Automate the suppression process for FBL complaints to ensure immediate removal of complaining users, protecting your sender reputation.
Regularly review your FBL data to identify trends in complaint rates, which can inform necessary adjustments to your sending practices or content.
Enroll in FBL programs for all major mailbox providers you send to, as each provides valuable, unique complaint data.
Leverage DMARC reports for additional insights into authentication failures and potential abuse, complementing FBL data.
Common pitfalls
Failing to immediately suppress users who generate FBL complaints, leading to repeat complaints and reputation damage.
Assuming FBL reports will contain plain text email addresses, which they typically don't due to privacy concerns.
Not having a robust system to parse and act on FBL data, leaving valuable insights unutilized and complaints unaddressed.
Underestimating the impact of complaint rates on overall email deliverability and potential blocklistings.
Relying solely on FBLs for deliverability feedback, neglecting other crucial signals like bounces and engagement metrics.
Expert tips
Design your email sending system to automatically generate a unique, traceable ID for each email sent, which can be used to identify the recipient from an FBL report.
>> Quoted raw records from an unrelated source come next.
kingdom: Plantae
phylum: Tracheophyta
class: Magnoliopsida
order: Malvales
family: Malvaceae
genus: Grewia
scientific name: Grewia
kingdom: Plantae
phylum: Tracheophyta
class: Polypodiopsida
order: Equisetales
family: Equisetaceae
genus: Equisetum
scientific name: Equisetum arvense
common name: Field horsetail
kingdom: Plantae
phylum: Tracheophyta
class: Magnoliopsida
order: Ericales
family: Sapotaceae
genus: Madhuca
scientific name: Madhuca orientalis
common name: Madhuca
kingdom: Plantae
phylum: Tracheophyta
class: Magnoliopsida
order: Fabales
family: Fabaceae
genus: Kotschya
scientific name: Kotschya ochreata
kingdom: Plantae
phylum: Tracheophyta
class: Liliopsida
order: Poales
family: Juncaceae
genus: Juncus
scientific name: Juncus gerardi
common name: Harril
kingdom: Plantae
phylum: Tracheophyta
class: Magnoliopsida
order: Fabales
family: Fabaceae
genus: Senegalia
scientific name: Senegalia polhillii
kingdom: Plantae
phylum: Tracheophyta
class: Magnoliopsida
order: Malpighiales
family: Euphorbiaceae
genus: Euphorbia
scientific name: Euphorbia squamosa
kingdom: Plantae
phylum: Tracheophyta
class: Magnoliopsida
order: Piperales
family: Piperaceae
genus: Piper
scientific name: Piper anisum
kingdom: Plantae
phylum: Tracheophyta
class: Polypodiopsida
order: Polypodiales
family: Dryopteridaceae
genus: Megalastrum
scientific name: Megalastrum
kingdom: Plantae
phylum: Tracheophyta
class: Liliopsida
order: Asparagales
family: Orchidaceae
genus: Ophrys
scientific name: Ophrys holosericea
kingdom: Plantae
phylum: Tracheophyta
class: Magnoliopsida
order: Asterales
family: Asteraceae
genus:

Develop a custom FBL processing solution if off-the-shelf tools don't meet your specific needs for data extraction and integration with your suppression lists.
Remember that the earliest FBLs were designed to elide email addresses, so the current obfuscation isn't a new development.
If you're using a third-party email service, ensure they have proper FBL agreements and processing in place, and understand how they share that data with you.
Consider a multi-faceted approach to complaint management, combining FBL data with unsubscribe rates and direct support inquiries to get a full picture.
Marketer view
Marketer from Email Geeks says they often see encoded usernames in FBL messages from providers like Comcast and wondered if there was a way to decrypt them, speculating it might be related to GDPR.
2023-02-14 - Email Geeks
Expert view
Expert from Email Geeks says the user's email address in FBLs has never been visible and was built in from the beginning for privacy, even before ARF.
2023-02-14 - Email Geeks

Final thoughts on FBL processing

The effective processing of Feedback Loop emails is a non-negotiable aspect of successful email deliverability. By understanding how MBPs send these reports, how to identify complaining users through unique identifiers in email headers, and the importance of prompt suppression, ESPs can safeguard their sending reputation and ensure their legitimate emails reach the inbox. It requires a combination of technical setup, robust processing systems, and continuous monitoring to stay ahead in the dynamic world of email.